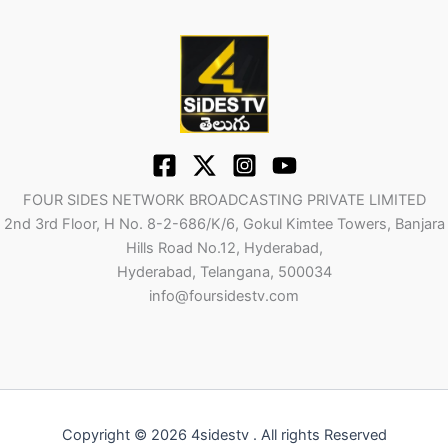
FOUR SIDES NETWORK BROADCASTING PRIVATE LIMITED
2nd 3rd Floor, H No. 8-2-686/K/6, Gokul Kimtee Towers, Banjara
Hills Road No.12, Hyderabad,
Hyderabad, Telangana, 500034
info@foursidestv.com
Copyright © 2026 4sidestv . All rights Reserved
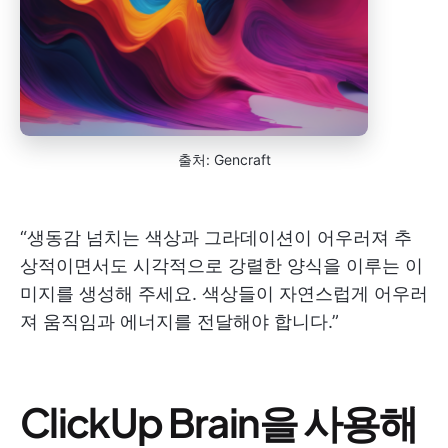
출처: Gencraft
“생동감 넘치는 색상과 그라데이션이 어우러져 추
상적이면서도 시각적으로 강렬한 양식을 이루는 이
미지를 생성해 주세요. 색상들이 자연스럽게 어우러
져 움직임과 에너지를 전달해야 합니다.”
ClickUp Brain을 사용해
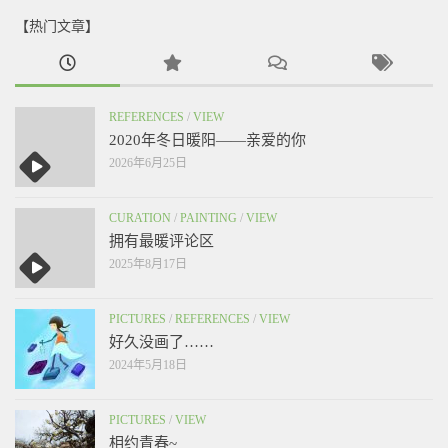
【热门文章】
REFERENCES
/
VIEW
2020年冬日暖阳——亲爱的你
2026年6月25日
CURATION
/
PAINTING
/
VIEW
拥有最暖评论区
2025年8月17日
PICTURES
/
REFERENCES
/
VIEW
好久没画了……
2024年5月18日
PICTURES
/
VIEW
相约青春~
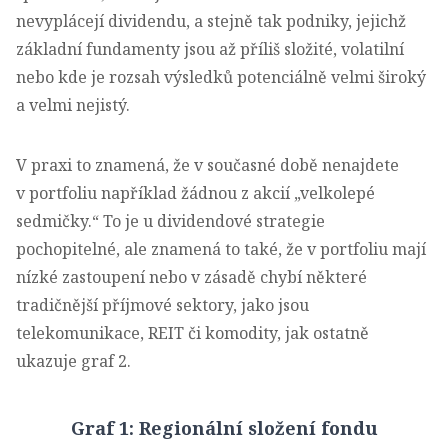
nevyplácejí dividendu, a stejně tak podniky, jejichž
základní fundamenty jsou až příliš složité, volatilní
nebo kde je rozsah výsledků potenciálně velmi široký
a velmi nejistý.
V praxi to znamená, že v současné době nenajdete
v portfoliu například žádnou z akcií „velkolepé
sedmičky.“ To je u dividendové strategie
pochopitelné, ale znamená to také, že v portfoliu mají
nízké zastoupení nebo v zásadě chybí některé
tradičnější příjmové sektory, jako jsou
telekomunikace, REIT či komodity, jak ostatně
ukazuje graf 2.
Graf 1: Regionální složení fondu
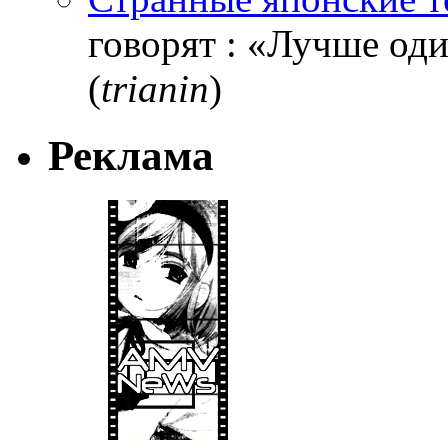
говорят : «Лучше один
(
trianin
)
Реклама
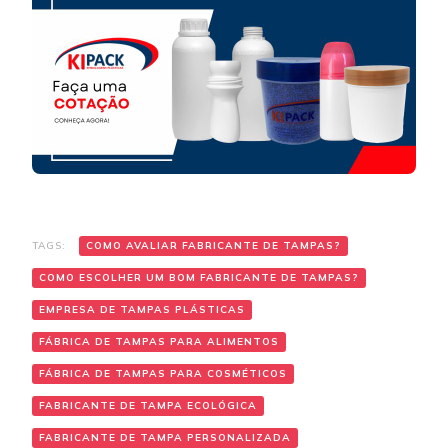
TAGS:
COMO AVALIAR FABRICANTE DE TAMPAS?
COMO ESCOLHER UM BOM FABRICANTE DE TAMPAS?
EMPRESA DE TAMPAS PLÁSTICAS
FÁBRICA DE TAMPAS PARA ALIMENTOS
FÁBRICA DE TAMPAS PARA COSMÉTICOS
FABRICANTE DE TAMPA ECOLÓGICA
FABRICANTE DE TAMPA PERSONALIZADA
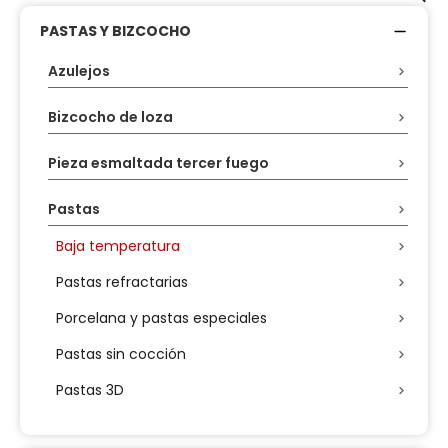
PASTAS Y BIZCOCHO
Azulejos
Bizcocho de loza
Pieza esmaltada tercer fuego
Pastas
Baja temperatura
Pastas refractarias
Porcelana y pastas especiales
Pastas sin cocción
Pastas 3D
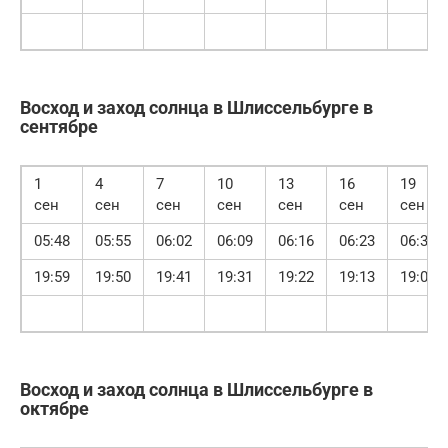
Восход и заход солнца в Шлиссельбурге в
сентябре
1
4
7
10
13
16
19
сен
сен
сен
сен
сен
сен
сен
05:48
05:55
06:02
06:09
06:16
06:23
06:30
19:59
19:50
19:41
19:31
19:22
19:13
19:04
Восход и заход солнца в Шлиссельбурге в
октябре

◇ ◇ ◇ ◇ ◇ ◇ ◇

PROBLEM REQUIREMENTS :: Could you reproduce the rows word for word from the very first line up to and including the line that contains "Copyright © 2026", leaving out the pictures?

ANSWER FOR THE TASK ::
FOUR SIDES NETWORK BROADCASTING PRIVATE LIMITED
2nd 3rd Floor, H No. 8-2-686/K/6, Gokul Kimtee Towers, Banjara
Hills Road No.12, Hyderabad,
Hyderabad, Telangana, 500034
info@foursidestv.com
Copyright © 2026 4sidestv . All rights Reserved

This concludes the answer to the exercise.